PROBLEM TO WORK ON: All of the data must be output exactly, with every picture left out.

PROVIDED DATA:
Content starts

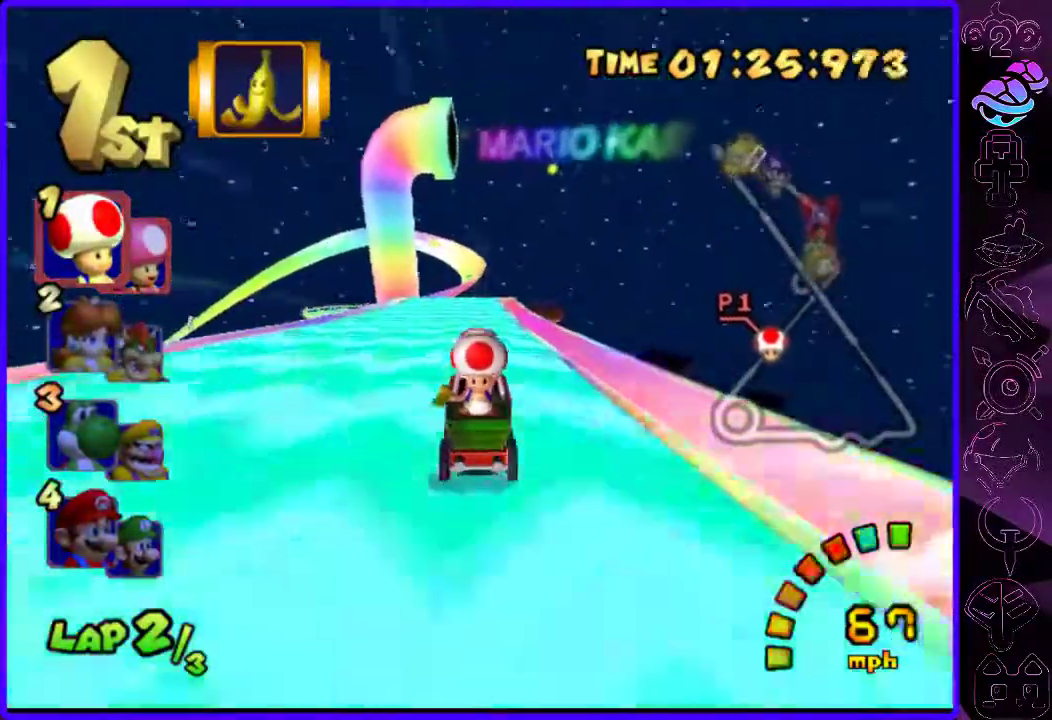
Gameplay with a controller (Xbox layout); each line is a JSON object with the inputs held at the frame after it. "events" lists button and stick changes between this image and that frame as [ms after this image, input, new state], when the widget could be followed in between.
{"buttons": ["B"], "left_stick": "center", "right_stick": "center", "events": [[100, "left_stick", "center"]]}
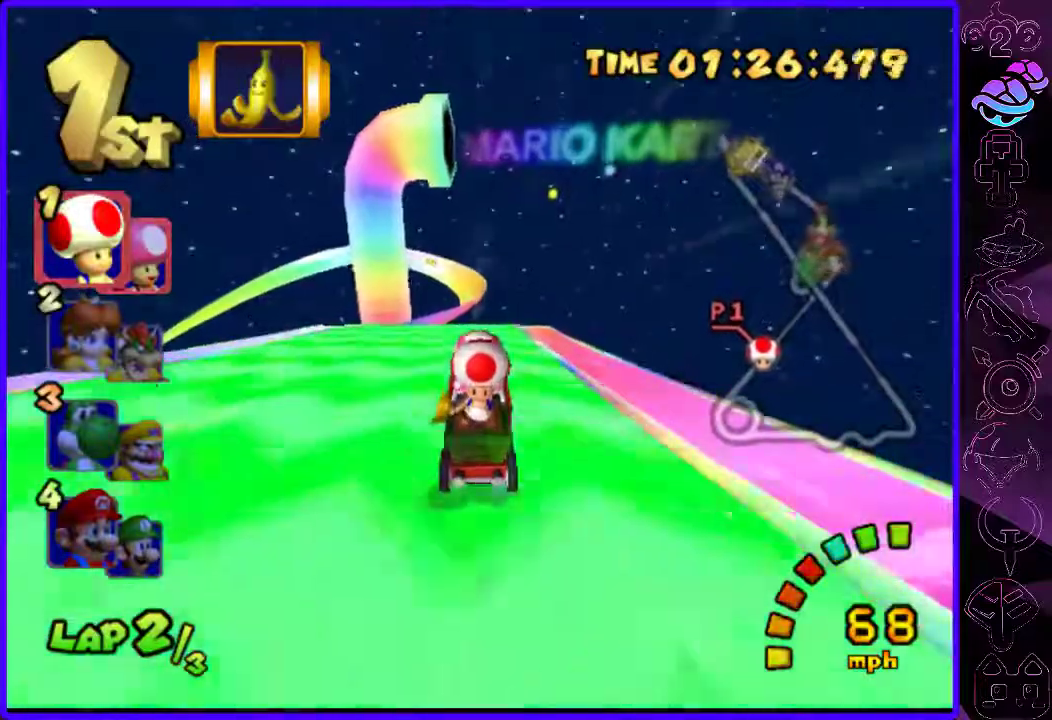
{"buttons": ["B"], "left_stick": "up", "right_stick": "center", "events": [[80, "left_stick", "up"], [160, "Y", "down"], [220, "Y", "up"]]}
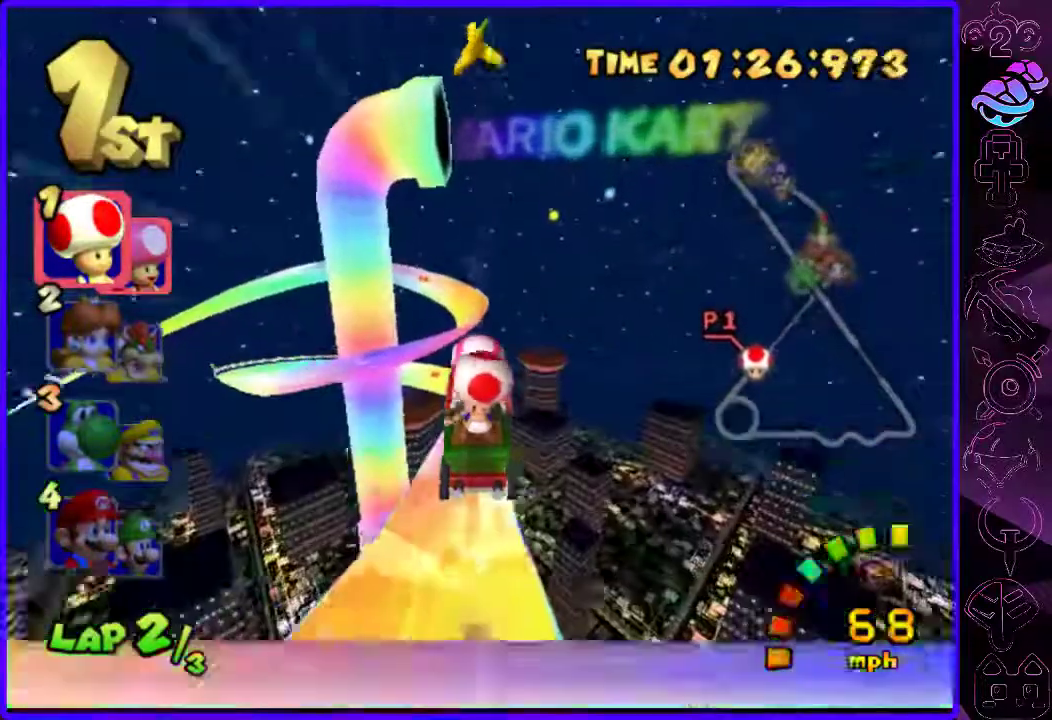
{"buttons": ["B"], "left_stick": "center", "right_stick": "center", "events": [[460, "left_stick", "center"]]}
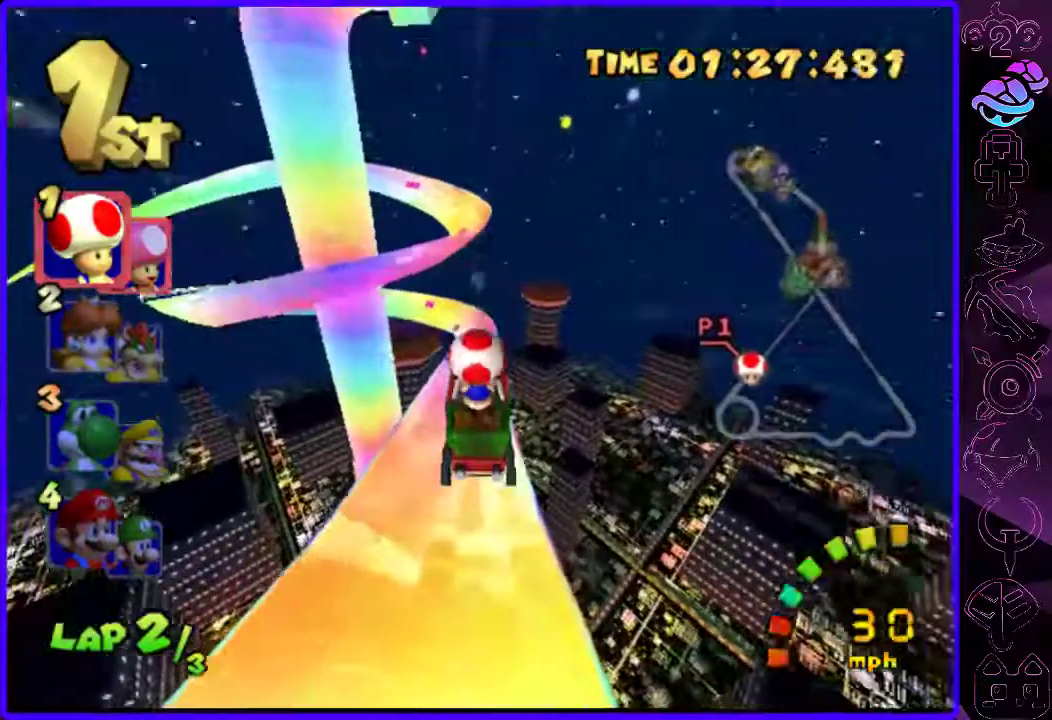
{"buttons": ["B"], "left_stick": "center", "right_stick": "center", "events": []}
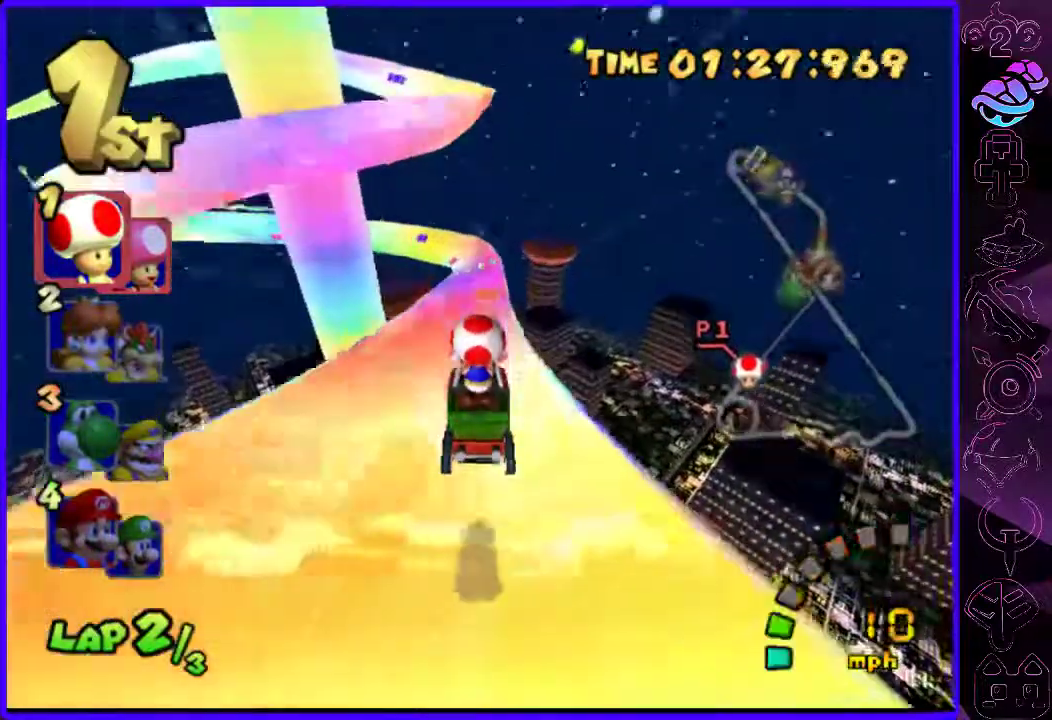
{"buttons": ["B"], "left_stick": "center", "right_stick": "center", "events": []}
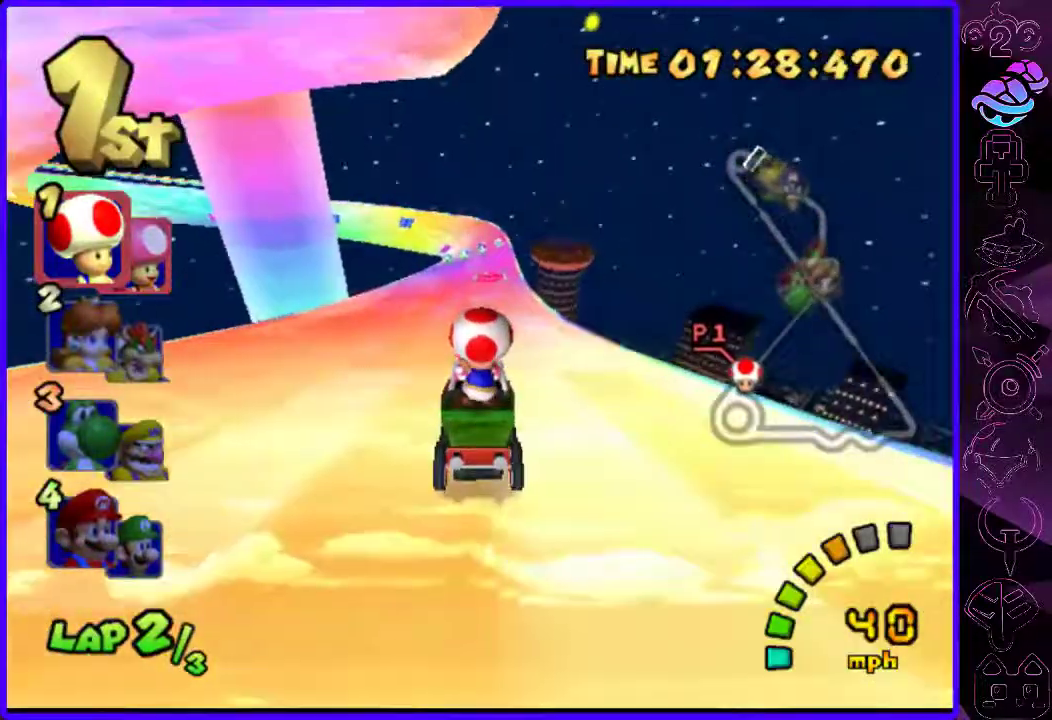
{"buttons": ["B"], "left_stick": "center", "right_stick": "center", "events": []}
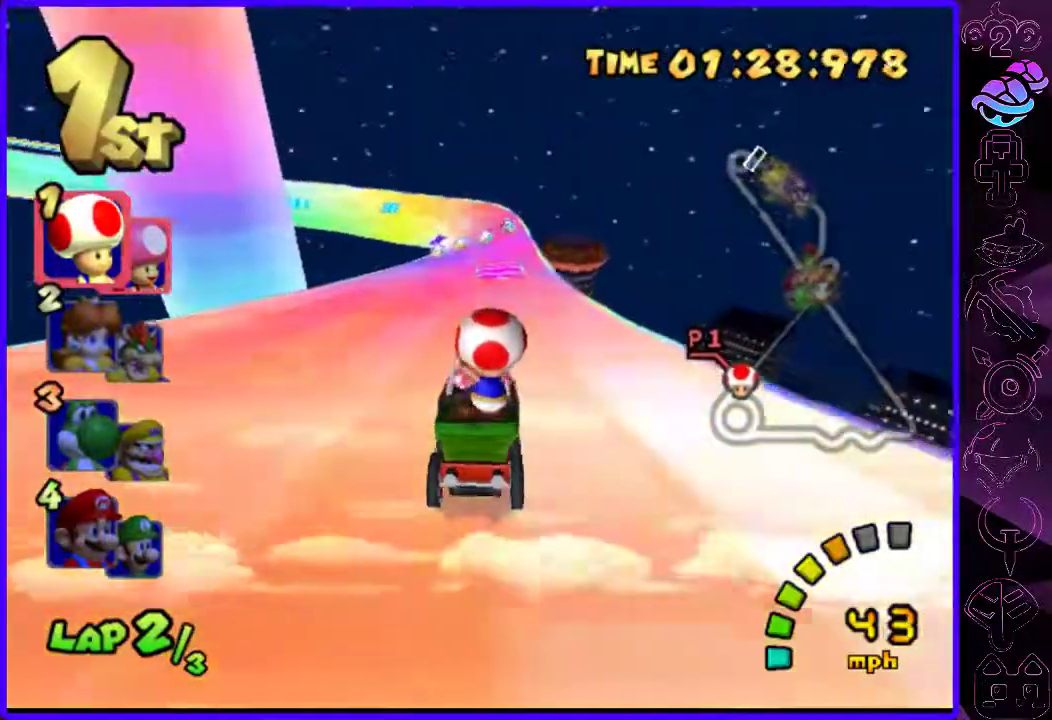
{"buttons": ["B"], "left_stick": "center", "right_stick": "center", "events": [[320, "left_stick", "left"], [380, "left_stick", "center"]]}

Content ends

EXPECTED ANSWER:
Gameplay with a controller (Xbox layout); each line is a JSON object with the inputs held at the frame after it. "events" lists button and stick changes between this image and that frame as [ms after this image, input, new state], when the widget could be followed in between.
{"buttons": ["B"], "left_stick": "center", "right_stick": "center", "events": [[100, "left_stick", "center"]]}
{"buttons": ["B"], "left_stick": "up", "right_stick": "center", "events": [[80, "left_stick", "up"], [160, "Y", "down"], [220, "Y", "up"]]}
{"buttons": ["B"], "left_stick": "center", "right_stick": "center", "events": [[460, "left_stick", "center"]]}
{"buttons": ["B"], "left_stick": "center", "right_stick": "center", "events": []}
{"buttons": ["B"], "left_stick": "center", "right_stick": "center", "events": []}
{"buttons": ["B"], "left_stick": "center", "right_stick": "center", "events": []}
{"buttons": ["B"], "left_stick": "center", "right_stick": "center", "events": [[320, "left_stick", "left"], [380, "left_stick", "center"]]}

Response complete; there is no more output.